- RECORDS PROVIDED -
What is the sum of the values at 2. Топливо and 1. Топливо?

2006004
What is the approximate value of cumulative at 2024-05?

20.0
==
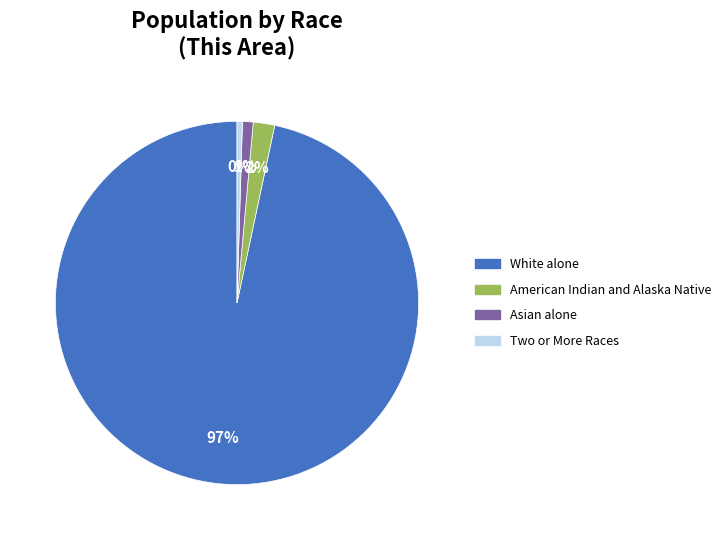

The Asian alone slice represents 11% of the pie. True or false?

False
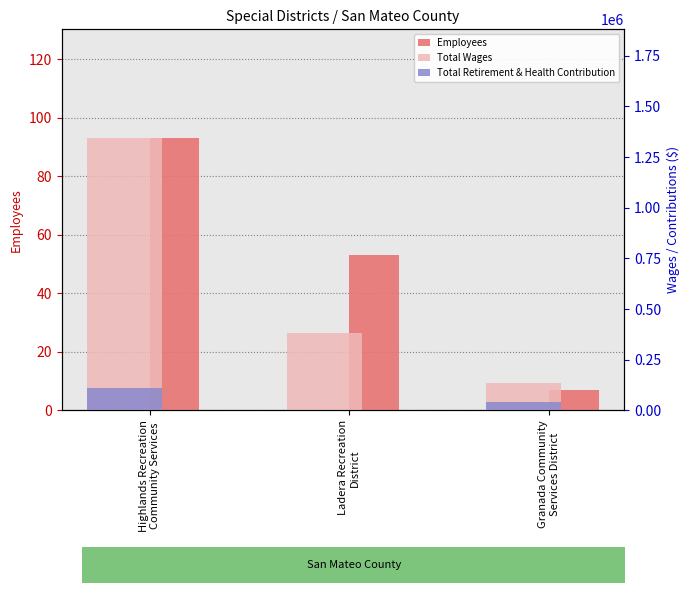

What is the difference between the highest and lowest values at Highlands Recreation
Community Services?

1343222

- WORK TASK -
Reproduce, word for word, the lines of the records from the line containing "What is the sum" through the line containing "What is the approximate", including both of those lines.

- TASK ANSWER -
What is the sum of the values at 2. Топливо and 1. Топливо?

2006004
What is the approximate value of cumulative at 2024-05?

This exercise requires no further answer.